En Poitou, on les appelle les chins-grelins. A Jouhet, un cultivateur nommé Pierre Malet, mort en 1927, assurait avoir été dans sa jeunesse le témoin oculaire du fait suivant :
Un soir qu'il était à l'affût sur un arbre, dans les bois de la Chevetterie, il aperçut deux loups qui venaient dans sa direction. Il les laissa approcher, afin de bien viser. Il allait tirer, lorsqu'il entendit parler à voix humaine. L'in d'eux prenant une tabatière sous sa queue, offrit une prise à l'autre qui accepta, mais, en la remettant, il la laissa tomber à terre. Puis ils s'éloignèrent dans la direction de Jouhet, se donnant rendez-vous chez Chagnonnet. Une demi-heure après, notre chasseur vint à ce café avec un de ses amis. Deux hommes du village s'y trouvaient attablés que jamais on n'aurait soupçonnés d'être sorciers. Il offrit visiblement à son ami une prise dans la tabatière trouvée ua pied de l'arbre :
- Eh ! dis donc, c'est ma tabatière, s'écria l'un des deux hommes.
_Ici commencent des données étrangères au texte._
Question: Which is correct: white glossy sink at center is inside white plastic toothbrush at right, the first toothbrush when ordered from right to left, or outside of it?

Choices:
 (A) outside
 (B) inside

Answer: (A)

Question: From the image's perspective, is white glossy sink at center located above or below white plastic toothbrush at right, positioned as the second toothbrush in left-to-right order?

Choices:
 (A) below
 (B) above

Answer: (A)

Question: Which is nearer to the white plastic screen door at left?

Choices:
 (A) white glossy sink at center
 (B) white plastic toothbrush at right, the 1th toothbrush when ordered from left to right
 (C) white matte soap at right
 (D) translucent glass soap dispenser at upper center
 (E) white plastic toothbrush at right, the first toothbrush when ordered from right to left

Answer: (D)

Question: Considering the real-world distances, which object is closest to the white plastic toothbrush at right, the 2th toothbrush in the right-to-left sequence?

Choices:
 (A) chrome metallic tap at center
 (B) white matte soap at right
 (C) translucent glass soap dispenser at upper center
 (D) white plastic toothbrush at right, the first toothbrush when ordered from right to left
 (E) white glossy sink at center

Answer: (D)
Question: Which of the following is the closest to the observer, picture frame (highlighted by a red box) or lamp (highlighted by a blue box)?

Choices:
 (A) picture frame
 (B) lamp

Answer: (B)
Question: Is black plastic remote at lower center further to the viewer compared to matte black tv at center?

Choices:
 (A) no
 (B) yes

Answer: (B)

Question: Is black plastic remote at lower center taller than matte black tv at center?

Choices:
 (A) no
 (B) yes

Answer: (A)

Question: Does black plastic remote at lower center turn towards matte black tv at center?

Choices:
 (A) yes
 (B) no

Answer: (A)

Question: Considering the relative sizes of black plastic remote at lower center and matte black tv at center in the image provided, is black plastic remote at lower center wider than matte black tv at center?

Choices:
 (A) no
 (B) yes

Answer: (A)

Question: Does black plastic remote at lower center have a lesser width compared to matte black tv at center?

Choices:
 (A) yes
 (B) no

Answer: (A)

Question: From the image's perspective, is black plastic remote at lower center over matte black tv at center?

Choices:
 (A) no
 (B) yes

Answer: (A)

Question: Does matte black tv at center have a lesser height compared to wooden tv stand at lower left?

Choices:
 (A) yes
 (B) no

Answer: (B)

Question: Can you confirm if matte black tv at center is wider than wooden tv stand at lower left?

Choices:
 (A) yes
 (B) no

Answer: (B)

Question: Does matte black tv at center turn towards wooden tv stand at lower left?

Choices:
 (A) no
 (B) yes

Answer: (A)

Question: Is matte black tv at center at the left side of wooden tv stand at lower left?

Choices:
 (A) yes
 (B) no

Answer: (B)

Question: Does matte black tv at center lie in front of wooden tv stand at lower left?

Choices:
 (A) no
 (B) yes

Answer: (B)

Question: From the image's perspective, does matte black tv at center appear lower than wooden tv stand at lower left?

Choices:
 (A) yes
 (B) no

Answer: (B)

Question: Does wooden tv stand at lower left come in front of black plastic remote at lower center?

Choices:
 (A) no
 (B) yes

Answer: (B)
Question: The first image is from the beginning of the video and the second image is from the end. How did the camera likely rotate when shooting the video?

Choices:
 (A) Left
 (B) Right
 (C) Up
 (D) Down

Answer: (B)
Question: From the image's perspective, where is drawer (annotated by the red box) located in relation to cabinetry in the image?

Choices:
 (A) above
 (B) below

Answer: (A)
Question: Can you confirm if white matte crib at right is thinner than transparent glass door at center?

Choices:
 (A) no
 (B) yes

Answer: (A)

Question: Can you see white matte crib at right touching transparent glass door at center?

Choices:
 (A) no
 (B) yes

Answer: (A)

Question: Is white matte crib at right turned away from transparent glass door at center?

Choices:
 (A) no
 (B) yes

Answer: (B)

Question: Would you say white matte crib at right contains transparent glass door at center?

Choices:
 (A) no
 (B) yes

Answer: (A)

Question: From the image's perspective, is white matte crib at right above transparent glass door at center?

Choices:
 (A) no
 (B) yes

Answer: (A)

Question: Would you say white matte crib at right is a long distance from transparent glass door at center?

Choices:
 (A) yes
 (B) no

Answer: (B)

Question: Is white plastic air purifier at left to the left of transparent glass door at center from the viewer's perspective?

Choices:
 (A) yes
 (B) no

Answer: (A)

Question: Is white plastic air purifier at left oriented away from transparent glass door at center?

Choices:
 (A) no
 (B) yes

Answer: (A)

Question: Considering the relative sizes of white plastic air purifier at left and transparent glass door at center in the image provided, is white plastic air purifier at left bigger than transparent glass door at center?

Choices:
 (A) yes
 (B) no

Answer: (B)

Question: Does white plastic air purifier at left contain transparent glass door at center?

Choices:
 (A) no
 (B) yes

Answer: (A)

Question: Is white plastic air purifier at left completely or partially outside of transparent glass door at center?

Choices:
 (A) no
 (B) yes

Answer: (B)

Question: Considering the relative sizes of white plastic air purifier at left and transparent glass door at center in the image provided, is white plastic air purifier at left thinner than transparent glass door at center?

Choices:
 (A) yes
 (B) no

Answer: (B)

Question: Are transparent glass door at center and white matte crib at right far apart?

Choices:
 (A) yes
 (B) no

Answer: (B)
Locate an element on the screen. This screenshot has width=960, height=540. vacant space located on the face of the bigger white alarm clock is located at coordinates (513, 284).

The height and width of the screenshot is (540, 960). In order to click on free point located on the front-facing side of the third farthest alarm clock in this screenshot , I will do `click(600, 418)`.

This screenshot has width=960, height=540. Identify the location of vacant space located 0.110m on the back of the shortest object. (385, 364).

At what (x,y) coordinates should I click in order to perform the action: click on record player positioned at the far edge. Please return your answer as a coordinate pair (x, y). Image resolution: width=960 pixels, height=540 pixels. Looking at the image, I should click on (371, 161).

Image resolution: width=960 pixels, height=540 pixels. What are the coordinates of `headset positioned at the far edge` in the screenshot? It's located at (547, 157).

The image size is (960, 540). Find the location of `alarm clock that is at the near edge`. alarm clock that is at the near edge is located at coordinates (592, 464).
- Me diras-tu ce que tu faisais quand tu l'as perdue ? répliqua-t-il.
L'autre prit sa tabatière et sortit aussitôt avec son compagnon.
Le héros de l'histoire la raconta souvent à sa famille en jurant son authenticité, mais il ne voulut jamais érvéler les deux noms. Cependant, un homme du village étant mort quelques années après, on remarqua que tous les matins sa tombe était grattée comme par les pattes d'un loup, quelque soin qu'on eût de la recouvrir et l'on supposa que c'était l'un des deux chins-grelins que son compagnon venait visiter chaque nuit.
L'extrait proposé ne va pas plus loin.